Upacara Biu Kukung (Byu kukung; Biyukukung) adalah sebagai wujud rasa syukur karena tanaman telah menunjukkan tanda-tanda tumbuhnya biji yang dinanti-nantikan dan diharapkan sebagai salah satu upacara keagamaan untuk subak yang dilakukan pada saat padi bunting.
Di masa lalu, pada masa bercocok tanam ini biasanya mereka para petani memanfaatkan waktu menunggu akan datangnya musim panen dengan baik seperti dengan membuat gerabah dan barang-barang kerajinan anyam-anyaman.Kepercayaan masyarakat Bali mengenai asal-usul padi dan keberadaan Dewi Sri masih terlihat sampai sekarang sebagaimana yang disebutkan dalam sebuah analisis geguritan Sri Sedana dimana dikatakan bahwa :
Peranan Dewi Sri sebagai Dewi kesuburan dan kemakmuran tercermin dari tetap diadakannya upacara - upacara pemujaan pada akhir musim panas atau pada saat padi sudah mulai menguning yang di Bali dikenal dengan upacara biu kukung.

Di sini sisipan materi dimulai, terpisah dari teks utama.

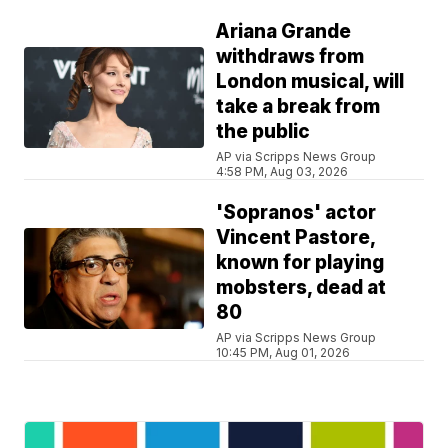
Ariana Grande
withdraws from
London musical, will
take a break from
the public
AP via Scripps News Group
4:58 PM, Aug 03, 2026
'Sopranos' actor
Vincent Pastore,
known for playing
mobsters, dead at
80
AP via Scripps News Group
10:45 PM, Aug 01, 2026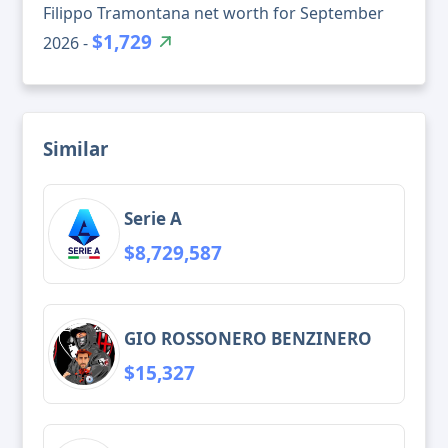
Filippo Tramontana net worth for September
$1,729
2026 -
Similar
Serie A
$8,729,587
GIO ROSSONERO BENZINERO
$15,327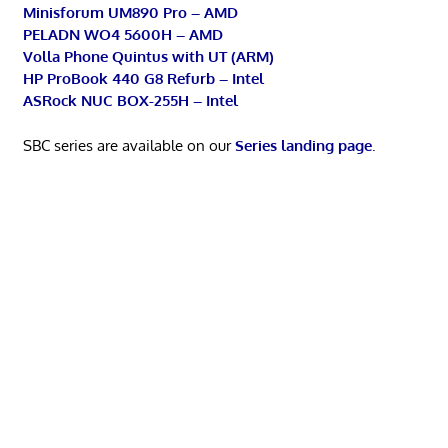
Minisforum UM890 Pro – AMD
PELADN WO4 5600H – AMD
Volla Phone Quintus with UT (ARM)
HP ProBook 440 G8 Refurb – Intel
ASRock NUC BOX-255H – Intel
SBC series are available on our
Series landing page
.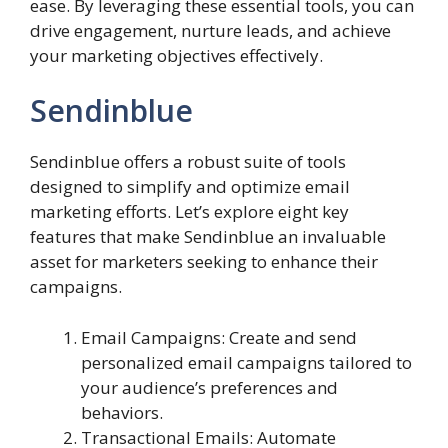
ease. By leveraging these essential tools, you can
drive engagement, nurture leads, and achieve
your marketing objectives effectively.
Sendinblue
Sendinblue offers a robust suite of tools
designed to simplify and optimize email
marketing efforts. Let’s explore eight key
features that make Sendinblue an invaluable
asset for marketers seeking to enhance their
campaigns.
Email Campaigns: Create and send
personalized email campaigns tailored to
your audience’s preferences and
behaviors.
Transactional Emails: Automate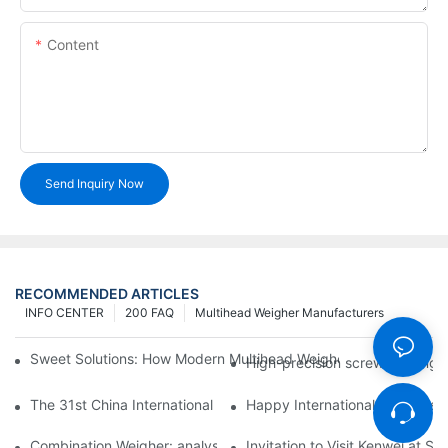
Content
Send Inquiry Now
RECOMMENDED ARTICLES
INFO CENTER
200 FAQ
Multihead Weigher Manufacturers
Sweet Solutions: How Modern Multihead Weighers Are Transfor
High-precision screw feeding m
The 31st China International Exhibition on Packaging Machiner
Happy International Women's 
Combination Weigher: analysis of the core equipment of the int
Invitation to Visit Kenwei at S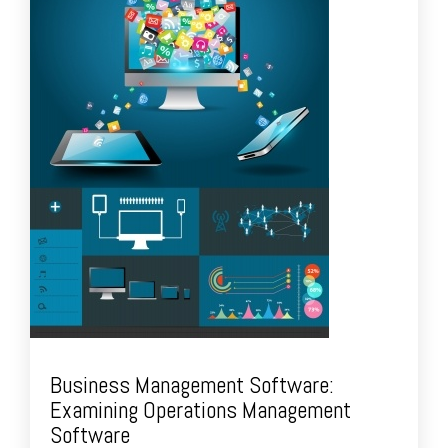
Business Management Software:
Examining Operations Management
Software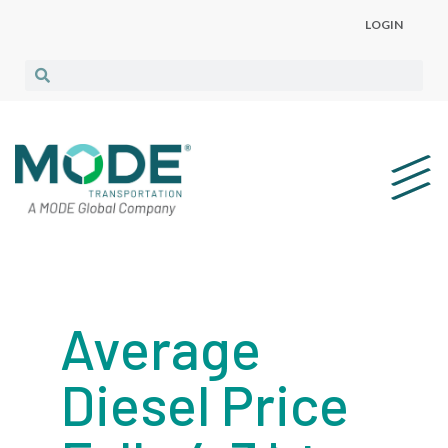
LOGIN
Average
Diesel Price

Hingga kini masyarakat begitu mempercayai tentang keberadaan Dewi Sri yang membawa kesuburan bagi umat manusia.
Pada upacara biukukung, pemuput-nya tak mesti menggunakan pemangku, melainkan cukup pemilik atau penggarap sawah tersebut juga bisa.Di tempat berbeda, Rektor IHDN Denpasar, Prof. I Gusti Ngurah Sudiana sebagaimana dikutip dalam keterangannya di BaliExpress terkait dengan mupu atau gagal panen dijelaskan bahwa upacara Biyu Kukung dilaksanakan ketika padi mulai bunting. "Dalam banten Biyu Kukung identik dengan jajan warna putih dan kuning. "
Tujuan dari Biyu Kukung untuk memohon kepada Bhatari Dewi Sri supaya padi tersebut menjadi jelih lambih.Beliau juga menyebutkan, upacara tersebut merupakan hal yang mulia. Di mana mengharmoniskan pemilik padi, dengan isi alam sebagai tanda syukur.

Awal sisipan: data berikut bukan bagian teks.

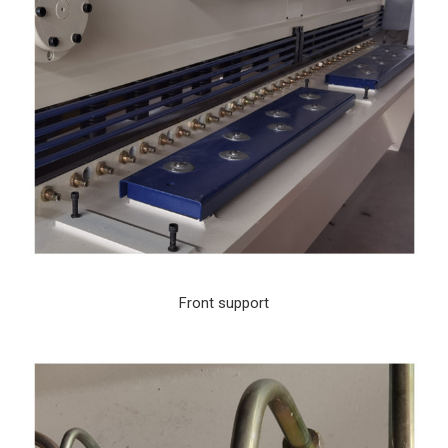
Front support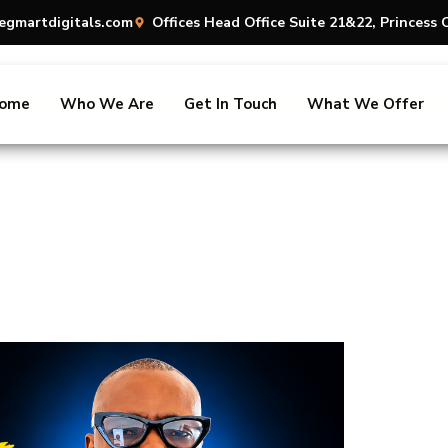
egmartdigitals.com
Offices Head Office Suite 21&22, Princes
ome
Who We Are
Get In Touch
What We Offer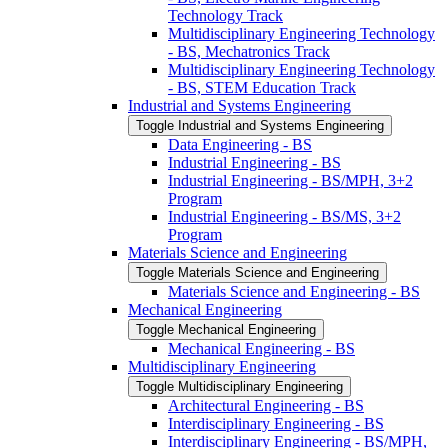
Technology Track
Multidisciplinary Engineering Technology
-​ BS, Mechatronics Track
Multidisciplinary Engineering Technology
-​ BS, STEM Education Track
Industrial and Systems Engineering
Toggle Industrial and Systems Engineering
Data Engineering -​ BS
Industrial Engineering -​ BS
Industrial Engineering -​ BS/​MPH, 3+2
Program
Industrial Engineering -​ BS/​MS, 3+2
Program
Materials Science and Engineering
Toggle Materials Science and Engineering
Materials Science and Engineering -​ BS
Mechanical Engineering
Toggle Mechanical Engineering
Mechanical Engineering -​ BS
Multidisciplinary Engineering
Toggle Multidisciplinary Engineering
Architectural Engineering -​ BS
Interdisciplinary Engineering -​ BS
Interdisciplinary Engineering -​ BS/​MPH,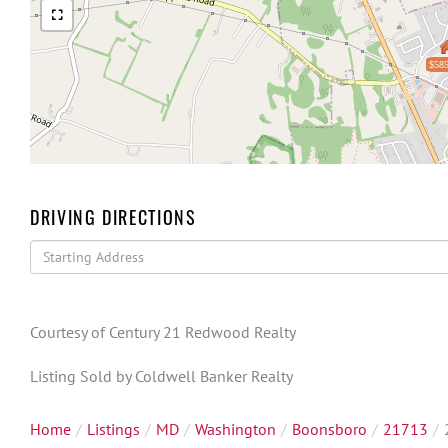
$585
DRIVING DIRECTIONS
Driving
Directions
Courtesy of Century 21 Redwood Realty
Listing Sold by Coldwell Banker Realty
Home
Listings
MD
Washington
Boonsboro
21713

Jelih yang berarti padat berisi. Sedangkan lambih merupakan panjang dan subur," terang pria asli Karangasem tersebut.
Di samping itu juga permohonan kepada Tuhan. "Agar tumbuh subur, berbuah lebat dan hasilnya berlipat-lipat.
Yang diharapkan dapat melebihi dari bibit yang telah ditanam sebelumnya,' ujarnya.